I would love to, but I'm not sure how yet without a major re-write. The augmented reality code we completely rely on is part of Google Play Services for AR. I definitely do understand the benefit of degoogling, so maybe it can be a community effort once I opensource it.
Man, we're so bad at naming, that we keep joking about it... And trying to satire that with internal codenames (the ones engineers give without adult supervision)... And somehow those often seem better than the external names :(
It could also possibly work on iOS, but there's a catch we have not yet explored. We're relying on something called the "confidence" score in the ToF camera API, which has 8 possible values (3 bits) in Android, but from what I last saw, has only 3 possible values total in iOS. It's not clear how this lack of info exposed by the APi will affect accuracy.
This is something we'd have to separately test, and ultimately make a wholly different app for if it's feasible on iOS.
There's no reason it has to be worse. It's good development practice to design your system to loosely couple with dependencies you have no control over. Worst case you could have two versions, and the one that supports google services works better for whatever imagined reason.
Is there a support group or discord for degooglers? I did it a month or so ago and am still dealing with the ramifications. Most recently I used App Warden to disable all the spyware libs (including Google's) shipped with WeChat. They detected this, and banned my 10 year old account with all my friends and relatives. Been struggling for two days trying to get it reactivated, cuz it will be extremely difficult to travel back to China without it. I am not blind to the irony of keeping Tencent on my phone as I remove Google.
What would be really helpful is a database of apps, similar to the WINE project, maintaining how well they work on a de-googled phone, with a table, columns being "no root", "rooted", "with microg", etc, and a WINE style rating of how well it works and what problems you'll run in to.
You would know which banking services, etc don't work well or at all and could choose your establishments with foresight.
There is a GitHub repo[1] with a very limited list last time I checked. That the best I could fined in my degoogled time.
The Techlore Youtube-Channel-Community (yes, I realise the irony) also seems like a reasonably healthy place to start.
There is also a bunch of telegram groups with NoGoolag[2] at the center. I would not recommend for the 70:30 mix of conspiracy and tech support but they are at least technically very knowledgeabl, and sometimes helpful, even considering their almost 'religious' technical beliefs.
Sorry I'm not aware of anything like this. I went "all in" : I just installed GrapheneOS on my phone, Linux on my desktop and stopped using anything Google related (except YouTube that I watch in a dedicated browser).
Interesting question. Mainly as mentioned above we needed Google Play Services for AR. Nothing else stands out at a high level.
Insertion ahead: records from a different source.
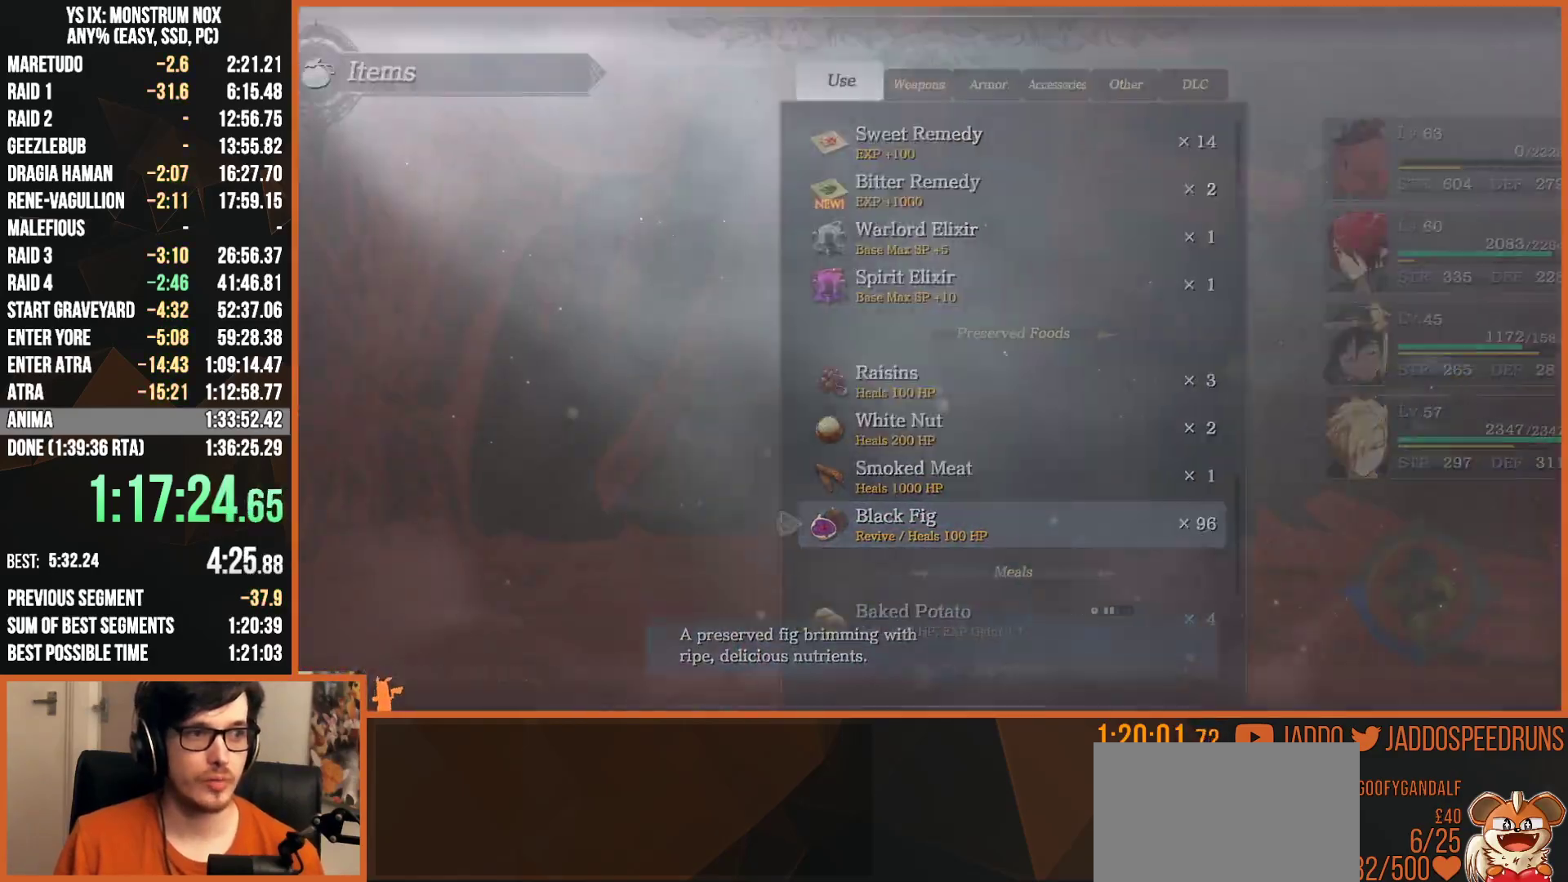
{"buttons": ["R3"], "left_stick": "center", "right_stick": "center", "events": [[17, "CIRCLE", "up"], [317, "CROSS", "down"], [367, "CROSS", "up"], [500, "R3", "down"]]}
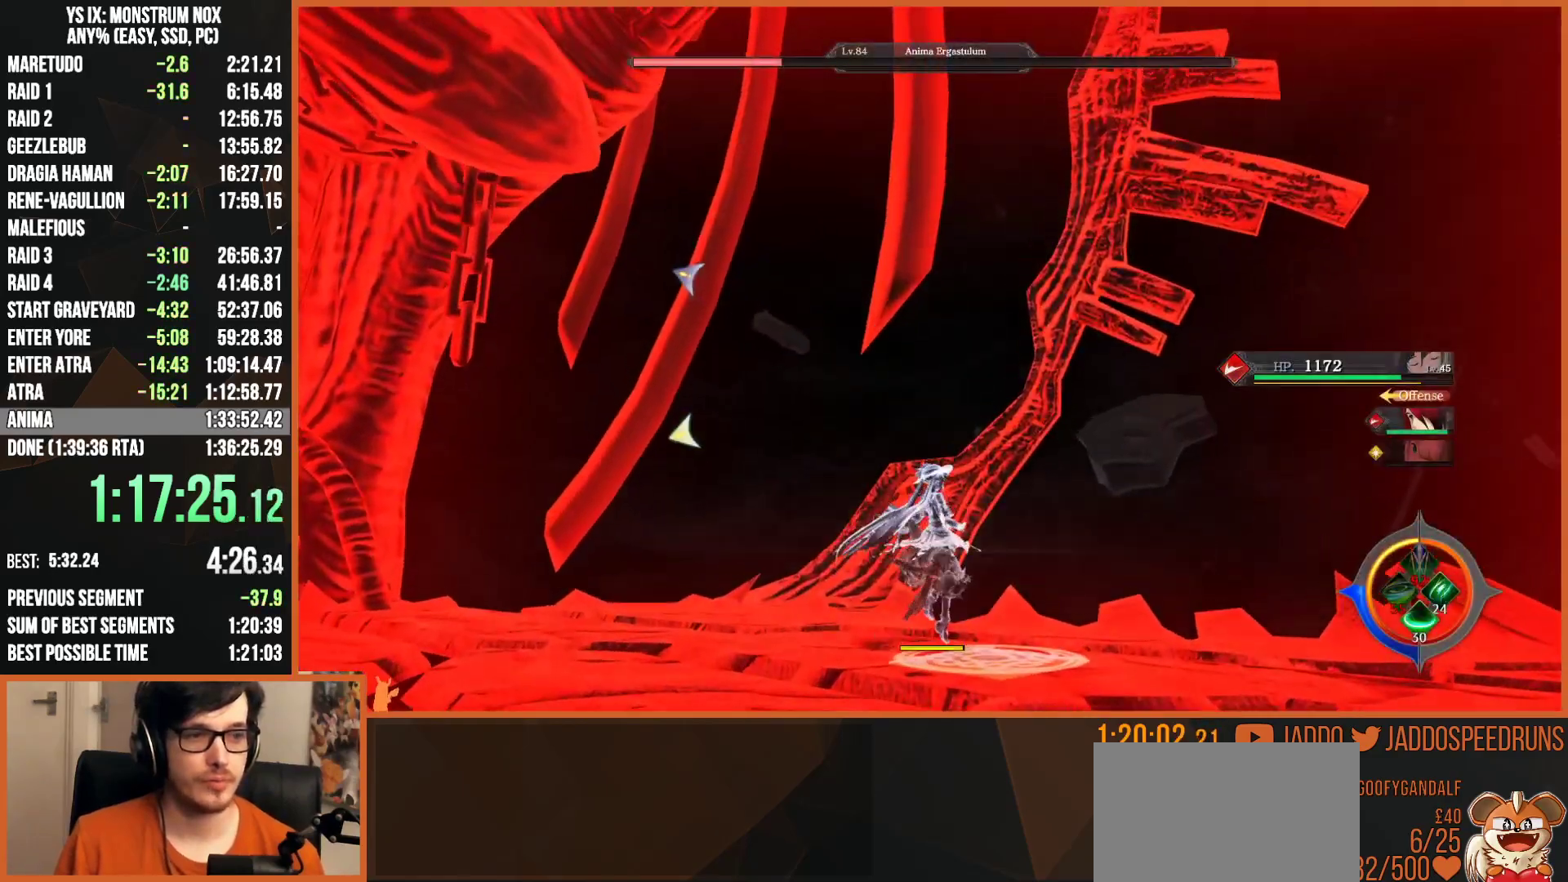
{"buttons": [], "left_stick": "center", "right_stick": "center", "events": [[100, "R3", "up"], [333, "CROSS", "down"], [450, "CROSS", "up"]]}
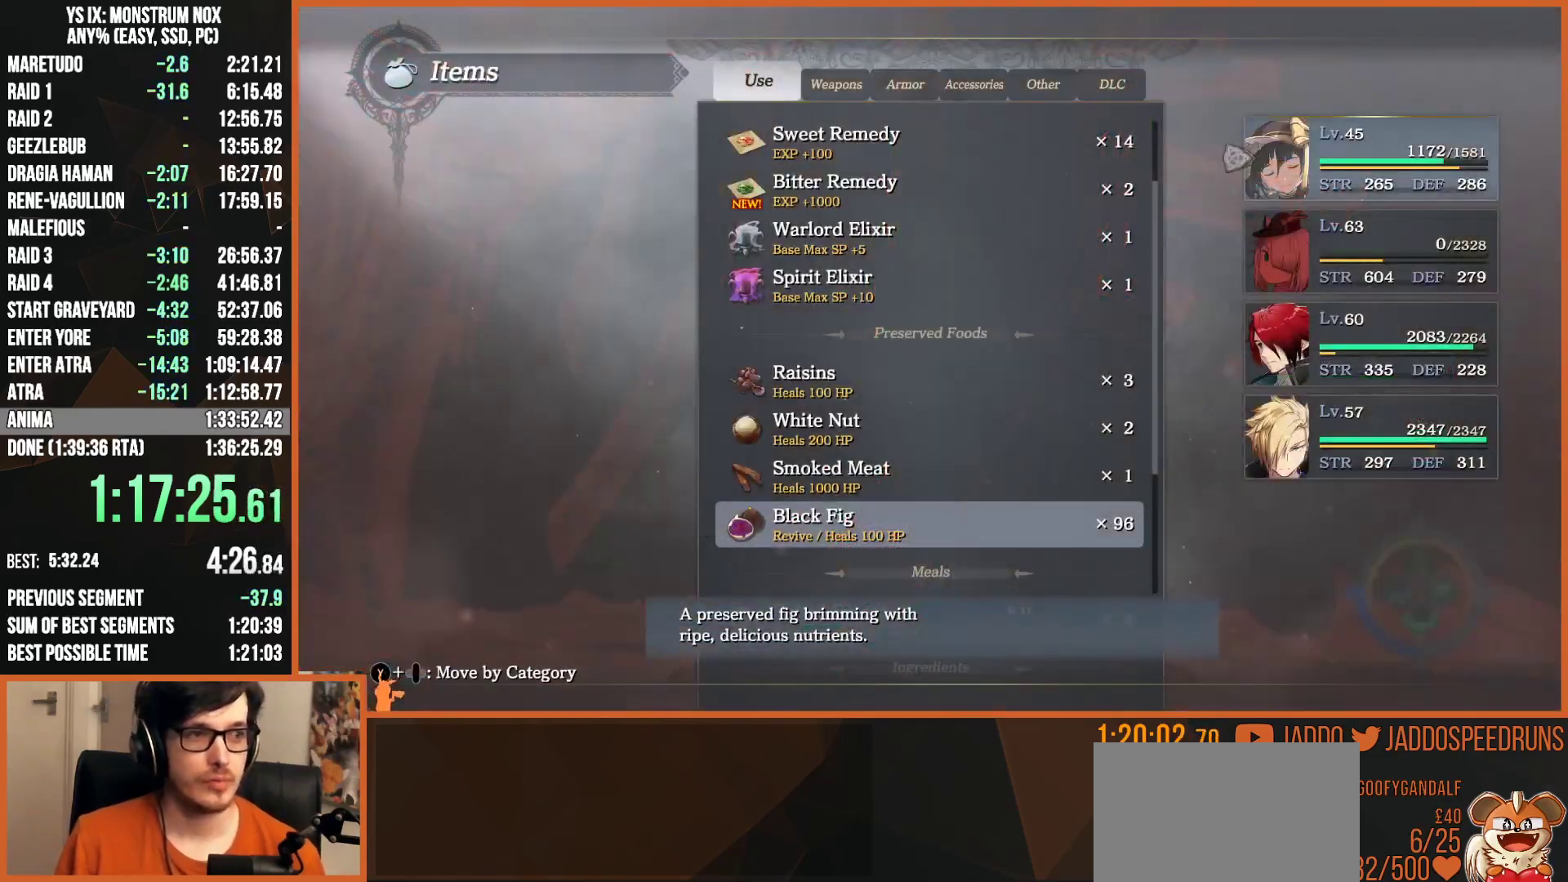
{"buttons": ["CIRCLE"], "left_stick": "center", "right_stick": "center", "events": [[67, "DPAD_DOWN", "down"], [167, "DPAD_DOWN", "up"], [317, "CROSS", "down"], [417, "CROSS", "up"], [483, "CIRCLE", "down"]]}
However there is a clear bottleneck with the Google AR team for features that the community really wants. While it's understandable, perhaps the open source libraries aren't the priority or there's short staffing, there are issues like this one - https://github.com/google-ar/arcore-android-sdk/issues/153 - that have been open since Jan 2018. This one asks that we can use the smartphone flashlight simultaneously with ARCore, but there's no visibility on how close we are at the moment. This feature would have likely improved our work's performance greatly, but even in general, many other AR developers are asking for it.
Re: overcoming it, there's not much we can do in this case. We just didn't implement the feature.
I apologize Sriram I actually I meant to ask that to the user jmnicolas who asked you to for de-googled application; Yet you provided valuable information.
Long standing issues/feature requests are typical of Google's Android ecosystem, Regardless I eagerly await for your release. I think ToF based spy-camera detection could make a great addition to the women safety apps in India.